++++ Provided records ++++

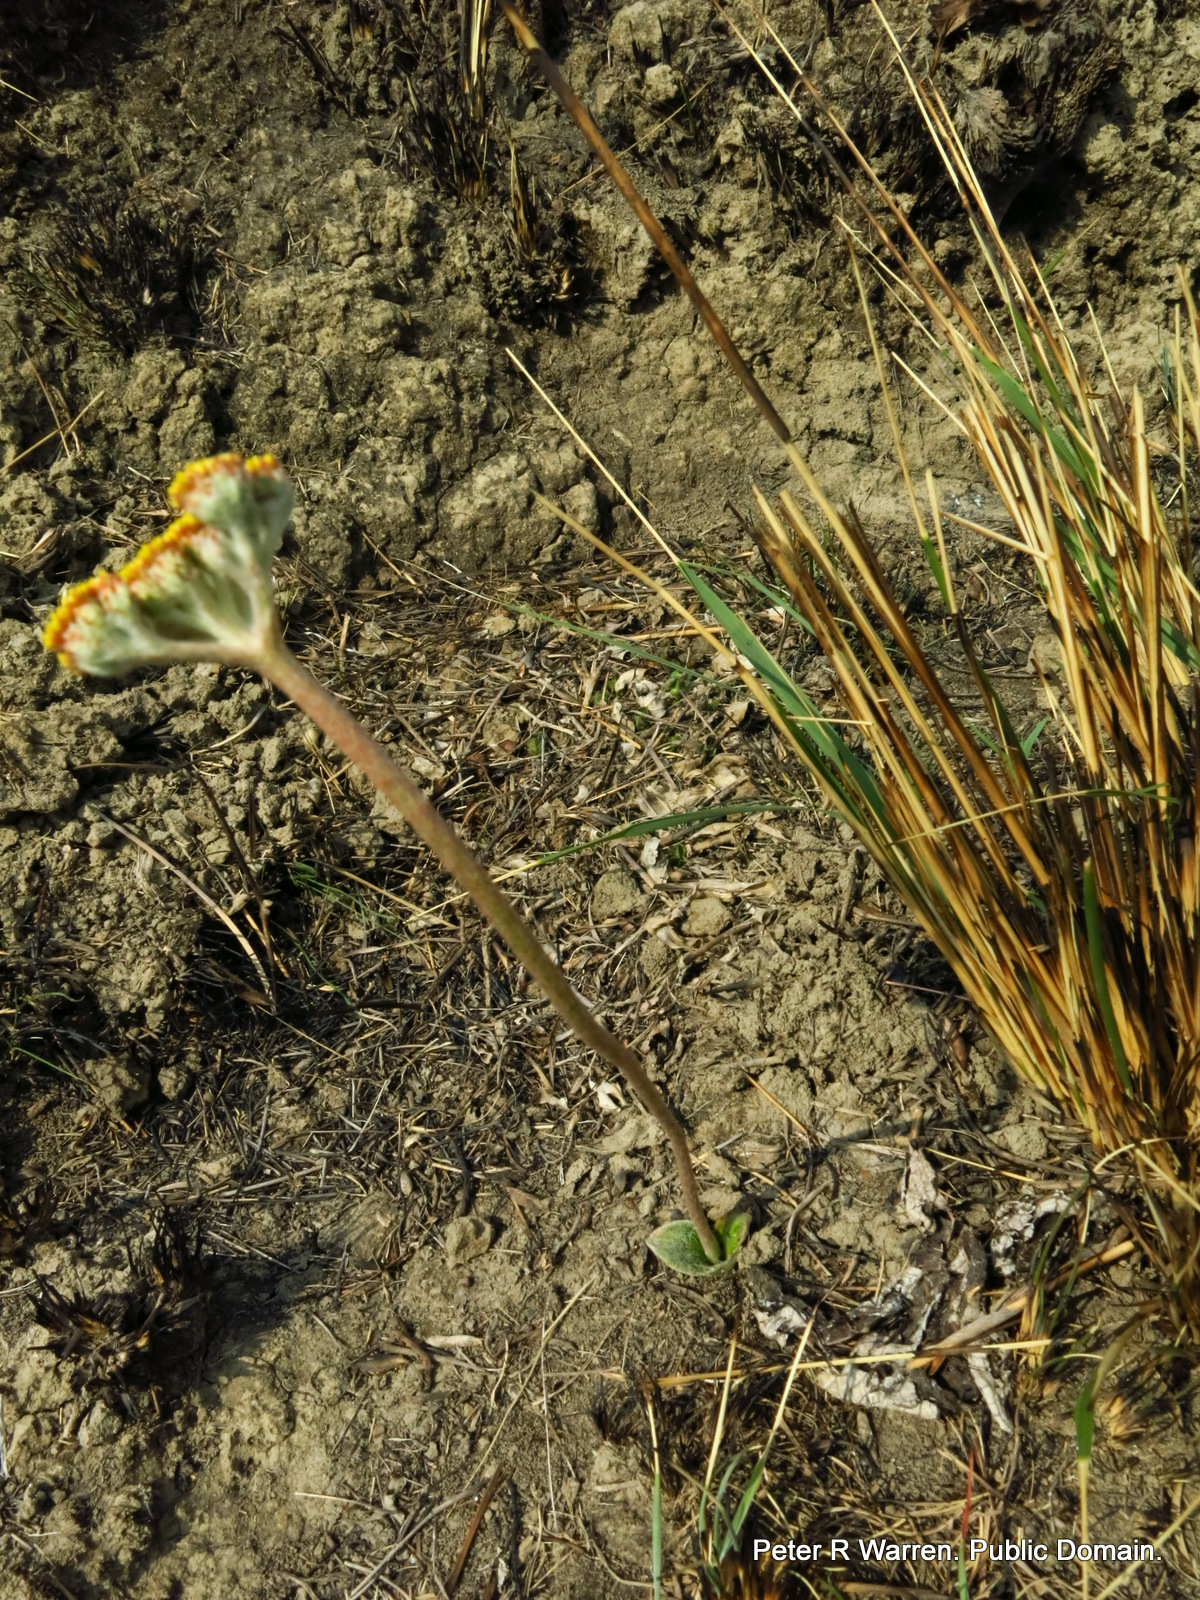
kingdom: Plantae
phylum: Tracheophyta
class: Magnoliopsida
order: Asterales
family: Asteraceae
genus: Helichrysum
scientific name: Helichrysum nudifolium
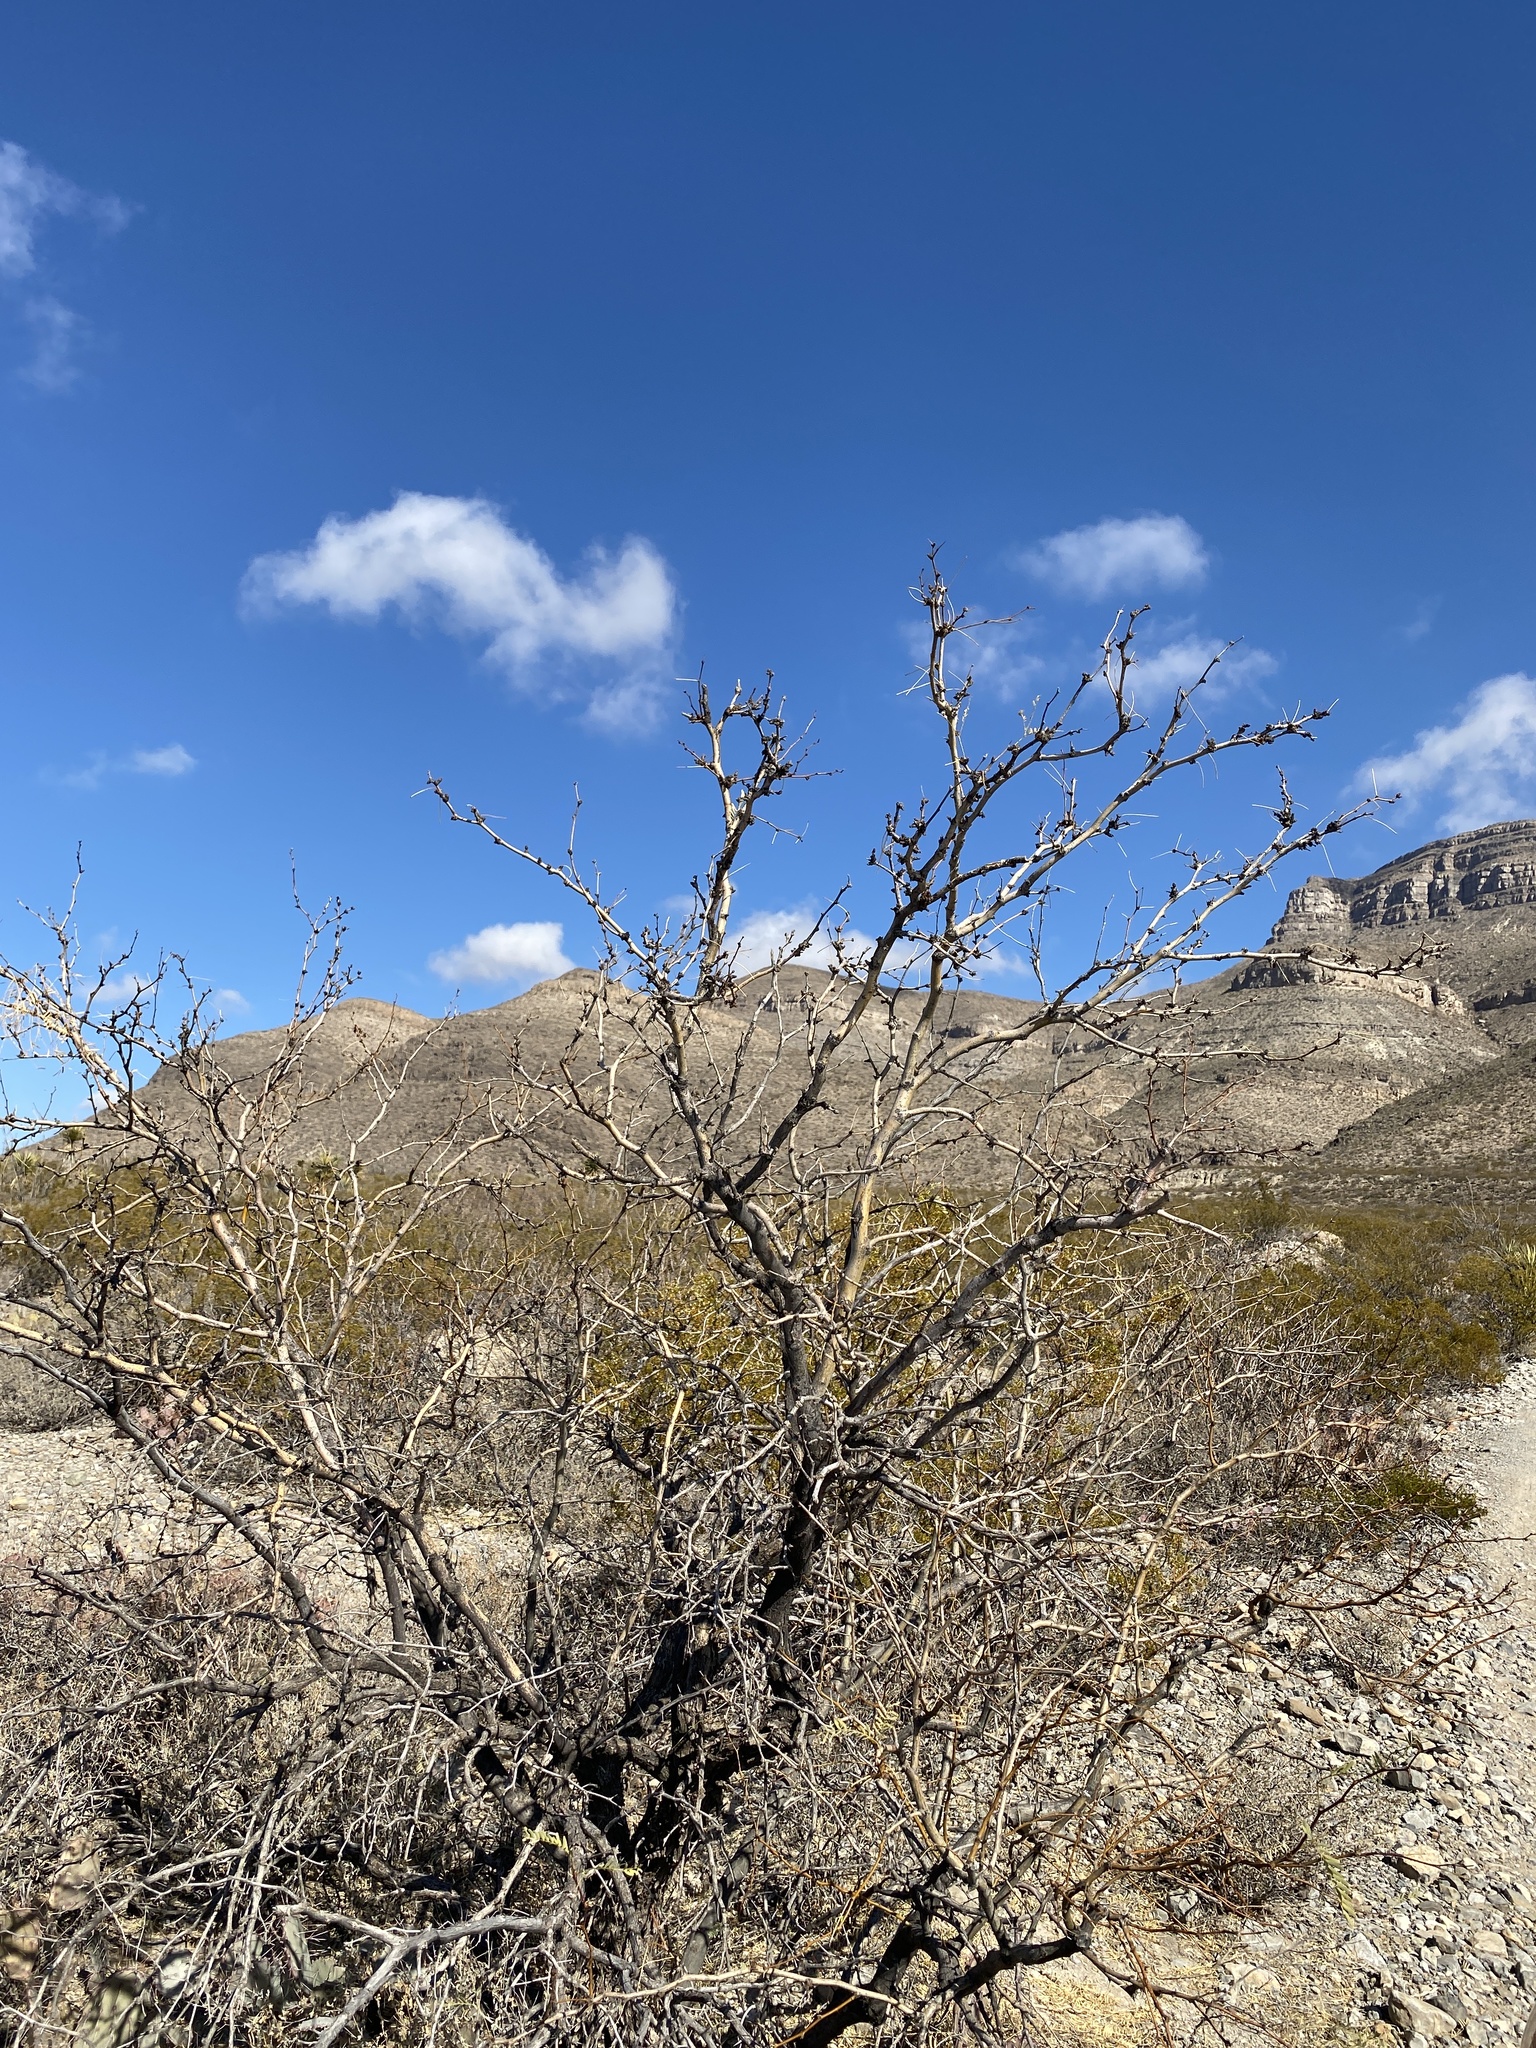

++++

• _What the task asks_
Copy out every line of the data above word for word, omitting the pictures.

• _Solution below_
kingdom: Plantae
phylum: Tracheophyta
class: Magnoliopsida
order: Asterales
family: Asteraceae
genus: Helichrysum
scientific name: Helichrysum nudifolium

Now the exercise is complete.